Monster Hunter World has probably been one of the games I have been most cautiously optimistic for in a long time. On one hand, I can totally see it being a breath of fresh air for the series, opening it up to new players by easing up on some of the nuances and, let’s be honest, the sheer slope of difficulty that is learning Monster Hunter. On the other hand, I was nervous that those changes might destroy the core of what makes the game the game. Those quirks, as silly as it might sounds, actually make up part of the series’ soul. Sometimes you need to be reminded that making silly mistakes will completely ruin a hunt.
This game walks an insanely fine line. Insanely fine. Fans of any series that has been around a long time, especially those with cult followings; your Dark Souls, your Monster Hunters, Dynasty Warriors, they can be jerks. Not jerks in the way that they hate everything (though, looking at the announcement for MHW reactions, woof), but they scrutinise and obsess over details. Despite being fans, they’re hard to please. I got my copy of this game a bit later than others, because well, sometimes I forget to ask for code, but after putting a solid amount of time into this, I’ve since finished the ‘main game’ and I can honestly say I think fans will be impressed.
There’s a lot of changes and I don’t want this review to go for a million pages (though, I could see me talking anyone’s ear off about it for hours), so I’ll try and keep things fairly high level. Stepping into the New World, it’s the Hunter’s job to help the expedition set up camps, investigate monsters and to solve the issue of the Elder Crossing, which is happening more often than it normally should.

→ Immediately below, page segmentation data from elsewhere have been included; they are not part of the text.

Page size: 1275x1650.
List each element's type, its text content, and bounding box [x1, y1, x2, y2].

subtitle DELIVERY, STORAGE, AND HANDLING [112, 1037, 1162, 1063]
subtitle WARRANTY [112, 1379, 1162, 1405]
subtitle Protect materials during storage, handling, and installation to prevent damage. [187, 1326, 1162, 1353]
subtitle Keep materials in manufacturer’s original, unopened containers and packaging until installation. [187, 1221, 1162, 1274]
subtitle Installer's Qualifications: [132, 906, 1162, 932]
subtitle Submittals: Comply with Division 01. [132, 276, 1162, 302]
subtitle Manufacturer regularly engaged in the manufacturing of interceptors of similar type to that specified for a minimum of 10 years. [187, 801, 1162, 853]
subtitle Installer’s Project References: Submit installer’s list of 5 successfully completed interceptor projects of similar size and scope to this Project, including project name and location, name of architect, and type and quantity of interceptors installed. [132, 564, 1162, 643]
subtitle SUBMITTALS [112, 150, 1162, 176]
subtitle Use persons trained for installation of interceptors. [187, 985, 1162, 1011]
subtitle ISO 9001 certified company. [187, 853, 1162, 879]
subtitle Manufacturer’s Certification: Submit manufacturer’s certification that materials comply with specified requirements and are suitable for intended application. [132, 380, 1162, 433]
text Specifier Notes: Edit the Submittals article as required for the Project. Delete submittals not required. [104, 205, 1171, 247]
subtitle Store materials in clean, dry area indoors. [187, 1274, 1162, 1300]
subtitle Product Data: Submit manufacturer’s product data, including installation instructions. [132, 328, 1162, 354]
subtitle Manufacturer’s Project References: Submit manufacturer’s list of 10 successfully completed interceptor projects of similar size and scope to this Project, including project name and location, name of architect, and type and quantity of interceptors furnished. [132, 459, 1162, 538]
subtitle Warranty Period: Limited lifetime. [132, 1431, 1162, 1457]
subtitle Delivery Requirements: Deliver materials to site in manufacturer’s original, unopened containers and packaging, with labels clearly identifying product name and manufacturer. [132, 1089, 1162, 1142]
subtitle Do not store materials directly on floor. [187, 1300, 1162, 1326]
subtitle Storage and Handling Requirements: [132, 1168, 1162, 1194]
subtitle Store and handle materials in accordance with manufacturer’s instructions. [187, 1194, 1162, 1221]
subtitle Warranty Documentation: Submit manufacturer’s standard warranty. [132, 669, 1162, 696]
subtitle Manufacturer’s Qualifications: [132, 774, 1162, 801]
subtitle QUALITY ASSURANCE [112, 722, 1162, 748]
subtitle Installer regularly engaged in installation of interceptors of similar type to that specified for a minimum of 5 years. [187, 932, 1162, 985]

What this means in gameplay terms is that instead of tonnes of missions that you’ll have to do specific ones of to progress, the game clearly tells you which missions progress the plot, and which are optional. Each mission tasks you with taking down a monster (or, rarely, gathering something) by yourself or with friends. Each mission is open by default to other players, so they can join you if they are in the same online hub as you, or you can fire an SOS to open it up to ‘all players’. Personally I prefer to hunt solo, as I feel the challenge is better for me.
New changes that I absolutely adore include Scoutflies, a group of fireflies that shows gatherable objects, or highlights monster tracks or even, as your research increases, helps you find traces of the monster you’re hunting and acts as a little GPS. This is important because the maps are much larger. Gone are the maps of old with small areas with screen breaks between them, instead replaced with larger, more complex, multilayered maps. Without the scoutflies, navigating these biomes would be incredibly difficult. With scoutflies, your map becomes this living, breathing record. Large monsters and their statuses, gathering locations, traps, endemic life, small monsters, the lot. You end up using this map as your gospel.

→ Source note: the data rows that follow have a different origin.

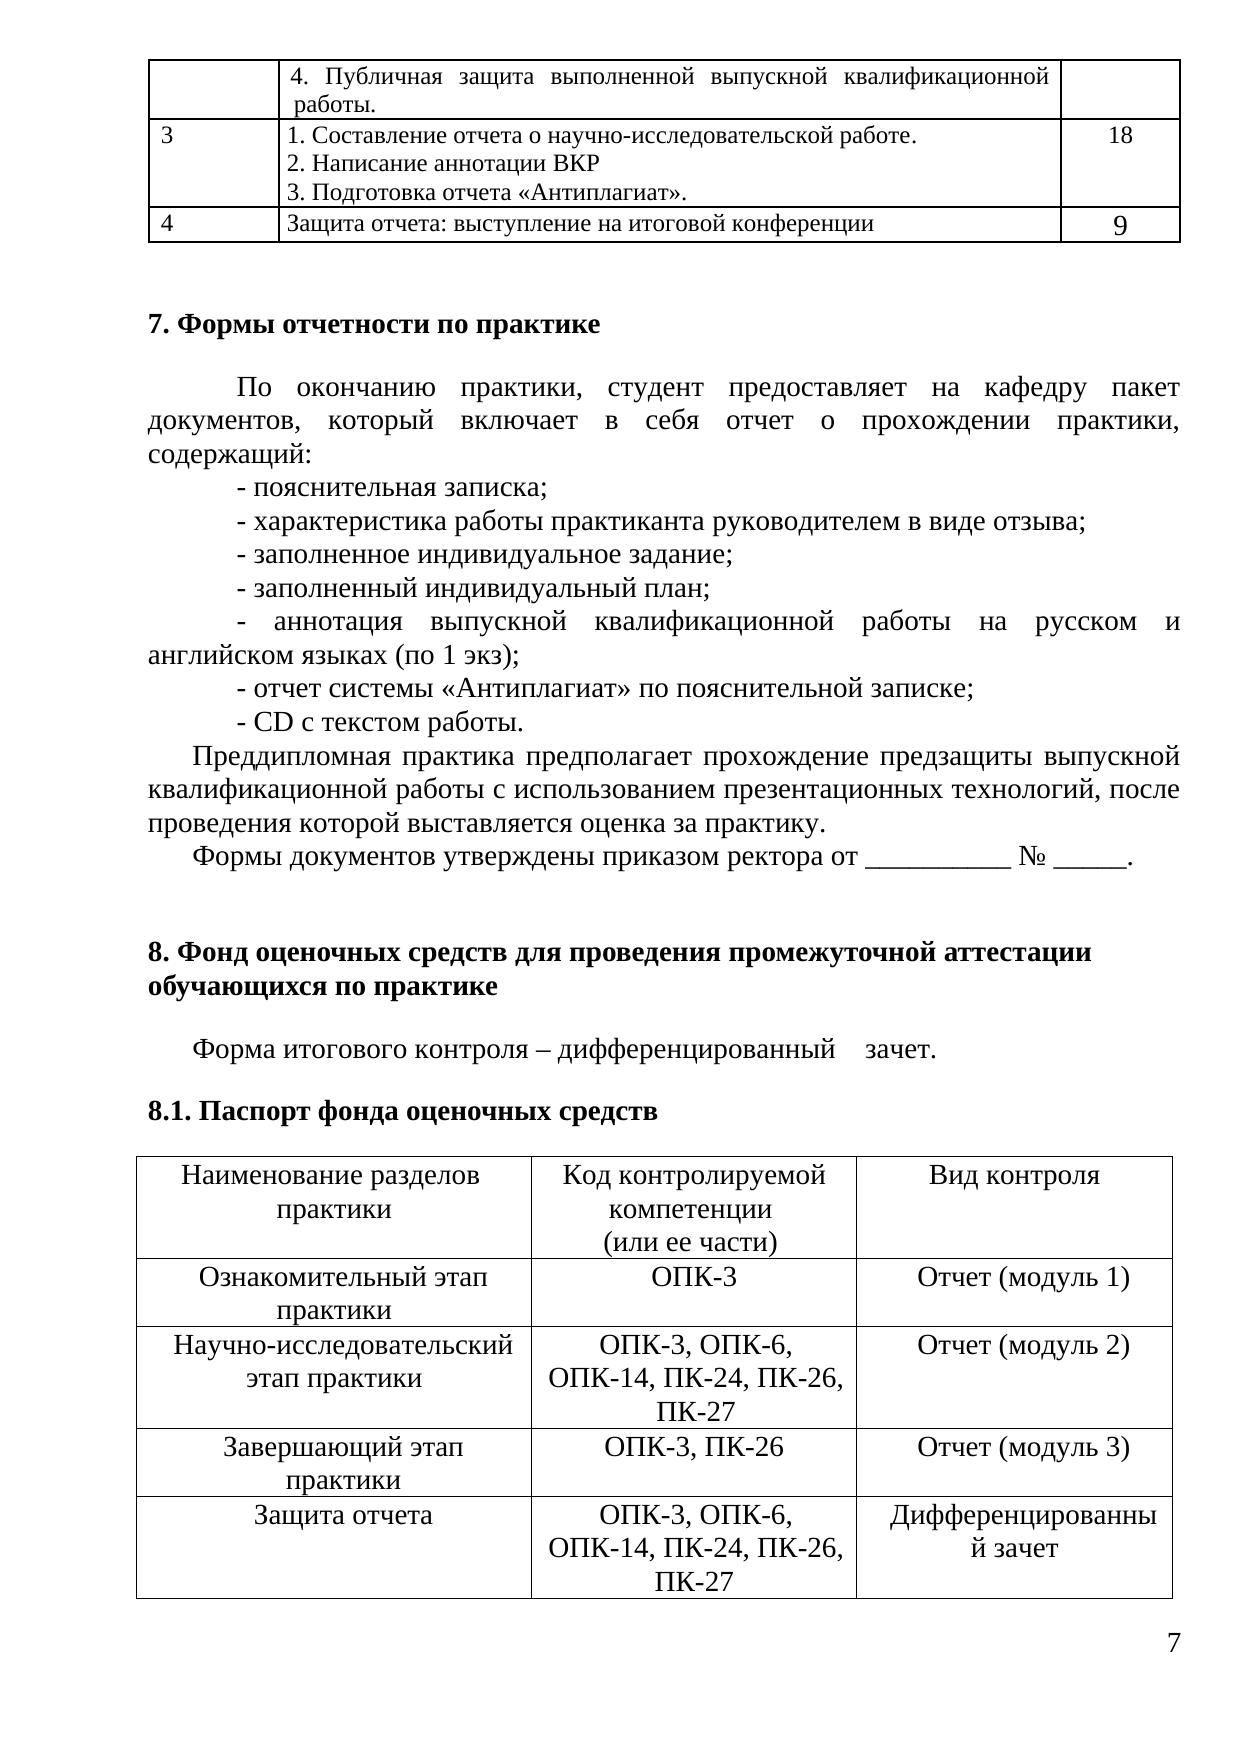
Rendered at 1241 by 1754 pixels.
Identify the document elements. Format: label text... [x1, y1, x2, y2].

text Формы документов утверждены приказом ректора от __________ № _____. [148, 838, 1181, 872]
table_cell ОПК-3 [532, 1259, 856, 1326]
table_cell 2 [150, 61, 278, 118]
table_header Наименование разделов практики [137, 1157, 531, 1258]
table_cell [280, 61, 1060, 118]
table_cell Дифференцированный зачет [857, 1497, 1172, 1597]
table_header Вид контроля [857, 1157, 1172, 1258]
text Форма итогового контроля – дифференцированный зачет. [148, 1031, 1181, 1064]
table_cell ОПК-3, ОПК-6, ОПК-14, ПК-24, ПК-26, ПК-27 [532, 1327, 856, 1428]
table_cell 9 [1062, 208, 1179, 241]
text - пояснительная записка; [148, 469, 1181, 503]
text - характеристика работы практиканта руководителем в виде отзыва; [148, 503, 1181, 536]
text - заполненное индивидуальное задание; [148, 536, 1181, 570]
text - аннотация выпускной квалификационной работы на русском и английском языках (по 1 экз); [148, 603, 1181, 671]
subtitle 8. Фонд оценочных средств для проведения промежуточной аттестации обучающихся по практике [148, 934, 1181, 1002]
table_cell 18 [1062, 120, 1179, 206]
table_cell Отчет (модуль 1) [857, 1259, 1172, 1326]
table_header Код контролируемой компетенции (или ее части) [532, 1157, 856, 1258]
text - заполненный индивидуальный план; [148, 570, 1181, 603]
table_cell ОПК-3, ОПК-6, ОПК-14, ПК-24, ПК-26, ПК-27 [532, 1497, 856, 1597]
table_cell Научно-исследовательский этап практики [137, 1327, 531, 1428]
table_cell ОПК-3, ПК-26 [532, 1429, 856, 1496]
table_cell Защита отчета [137, 1497, 531, 1597]
subtitle 7. Формы отчетности по практике [148, 306, 1181, 339]
table_cell Отчет (модуль 3) [857, 1429, 1172, 1496]
table_cell 4 [150, 208, 278, 241]
text По окончанию практики, студент предоставляет на кафедру пакет документов, который включает в себя отчет о прохождении практики, содержащий: [148, 369, 1181, 469]
subtitle 8.1. Паспорт фонда оценочных средств [148, 1093, 1181, 1127]
table_cell 1. Составление отчета о научно-исследовательской работе. 2. Написание аннотации ВКР 3. Подготовка отчета «Антиплагиат». [280, 120, 1060, 206]
table_cell 3 [150, 120, 278, 206]
text Преддипломная практика предполагает прохождение предзащиты выпускной квалификационной работы с использованием презентационных технологий, после проведения которой выставляется оценка за практику. [148, 738, 1181, 838]
table_cell Отчет (модуль 2) [857, 1327, 1172, 1428]
text - отчет системы «Антиплагиат» по пояснительной записке; [148, 671, 1181, 704]
table_cell 72 [1062, 61, 1179, 118]
table_cell Ознакомительный этап практики [137, 1259, 531, 1326]
text - CD с текстом работы. [148, 704, 1181, 738]
table_cell Защита отчета: выступление на итоговой конференции [280, 208, 1060, 241]
table_cell Завершающий этап практики [137, 1429, 531, 1496]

The feeling of Monster Hunter is still present, which is a relief. Monsters are tough, they have specific habits and rituals. You kill (or capture) them and use their parts to make new gear. That’s the loop of the series and it still feels good. I actually really love the new monsters, but I will note that it doesn’t feel at present that there are as many as I would like. Already I am starting to feel a bit of the grind, mostly due to the comparatively small roster. Capcom have work ahead of them with the support of this game, because they may have to break the mold and charge for ‘monster packs’, else add new monsters to the game for free. I’m actually find either way. There’s no “G” rank, the hardest difficulty of monsters so that might dissuade some people.
No new weapons have been added, but I honestly think that’s ok. There are still 14 weapons, each of them split into multiple trees. Every game I like to look at a new weapon, so this time I chose hammers. This means my job is to stand near the monsters head and boop it ‘til it falls over. Learning a new weapons was actually made easier with a real training area! Finally (with damage numbers) I can actually spend some time in a safe environment learning my weapon. The game even tells me what combos I can do from the attacks I’m currently using, so those that really want to get into it, they can learn in a sandbox.
Monster Hunter World is a marvel, honestly. It’s a huge amount of quality of life changes, and a lot of these changes really help open this series up to newcomers, which is awesome. Hardcore fans might find the QoL changes dumbing down. Sure, it takes out a bunch of the jank, you don’t need to carry whetstones, items are crafted if needed on the fly (if you’ve got ingredients), but honestly I think it’s ok to remove this jank, for the greater good. My bigger issue is around the setpieces, I don‘t think the biggest, special monsters are inherently interesting. I also don’t think the endgame roster is as big as it could be. Finally, the endgame is flawed because it relies heavily on RNG (random chance of investigating monster tracks to get a chance of getting a ‘tempered’ investigation), which can be frustrating. On the whole though, this is right up there with a list of the best games in the series (shout out to you, MH4U).